Dataset items:
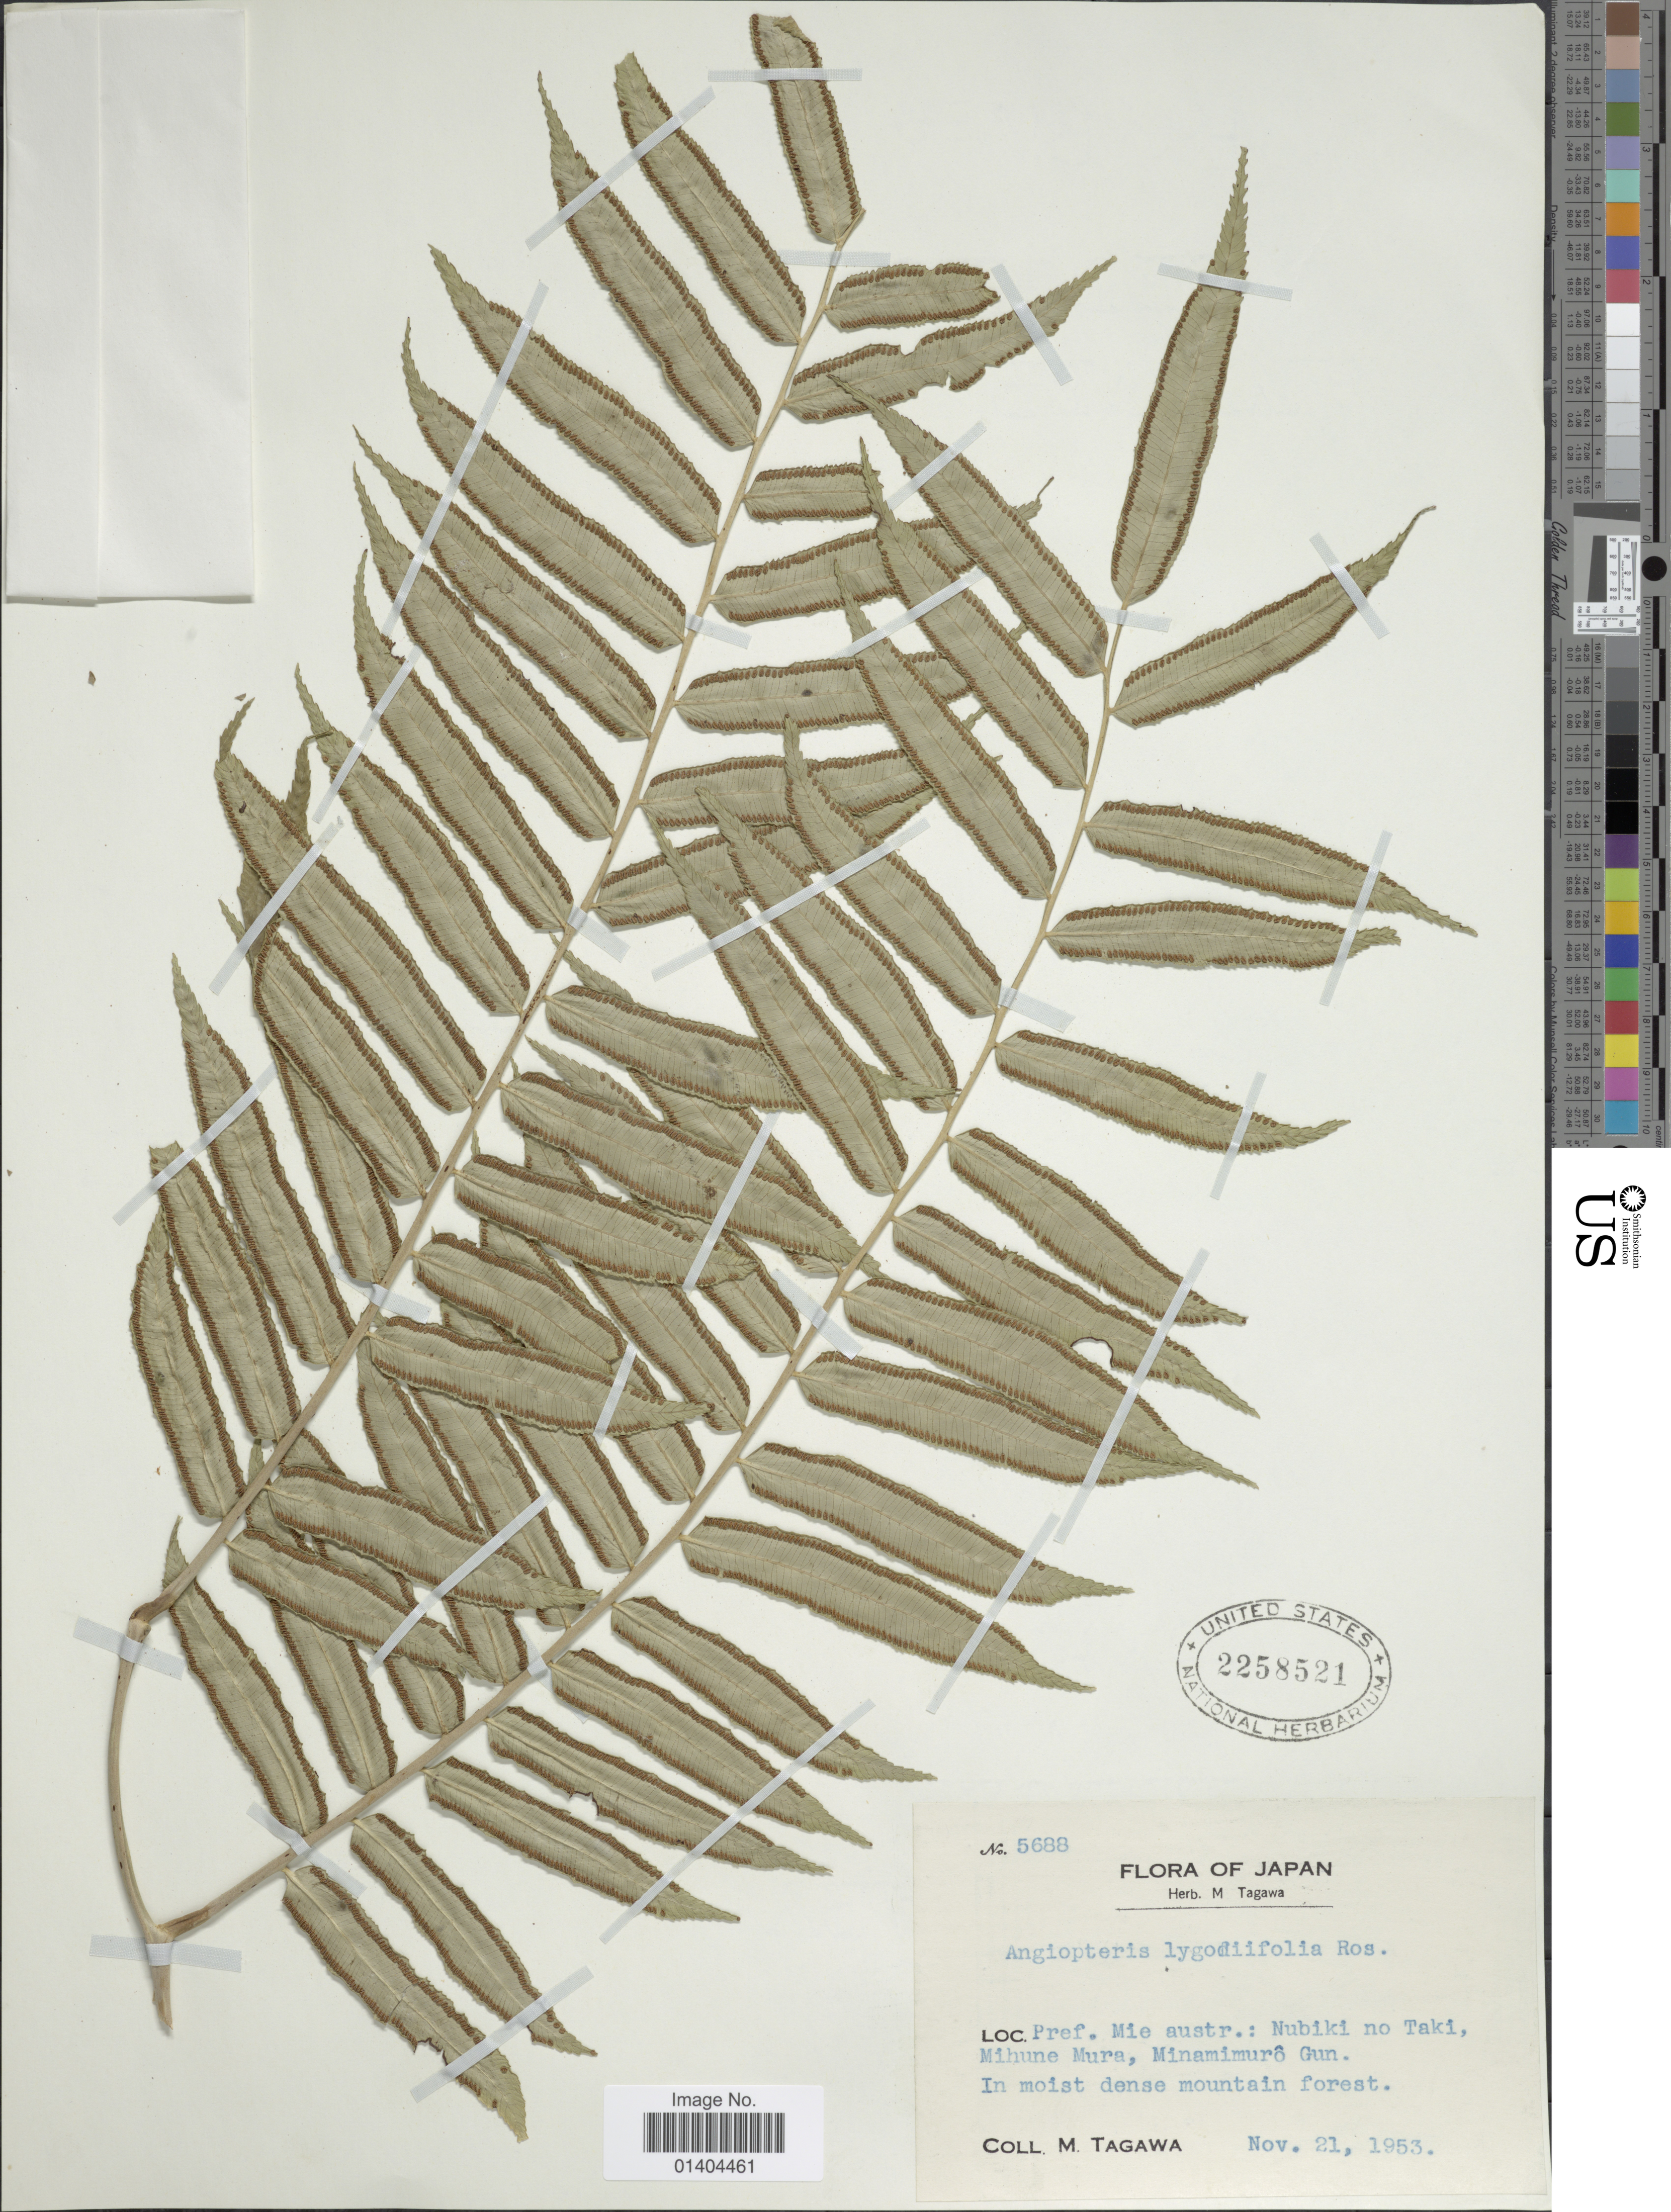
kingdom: Plantae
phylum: Tracheophyta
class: Polypodiopsida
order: Marattiales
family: Marattiaceae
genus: Angiopteris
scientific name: Angiopteris lygodiifolia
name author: Rosenst.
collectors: M. Tagawa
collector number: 5688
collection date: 1953-11-21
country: Japan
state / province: Mie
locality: Mie austr.: Nubiki no Taki, Mihune Mura, Minamimuro Gun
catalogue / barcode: US 2258521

== Stated problem ==
Rewrite the entries with "catalogue" swapped for "catalog" and every other line left as it stands. Omit the picture markers from your output.

== Written solution ==
kingdom: Plantae
phylum: Tracheophyta
class: Polypodiopsida
order: Marattiales
family: Marattiaceae
genus: Angiopteris
scientific name: Angiopteris lygodiifolia
name author: Rosenst.
collectors: M. Tagawa
collector number: 5688
collection date: 1953-11-21
country: Japan
state / province: Mie
locality: Mie austr.: Nubiki no Taki, Mihune Mura, Minamimuro Gun
catalog / barcode: US 2258521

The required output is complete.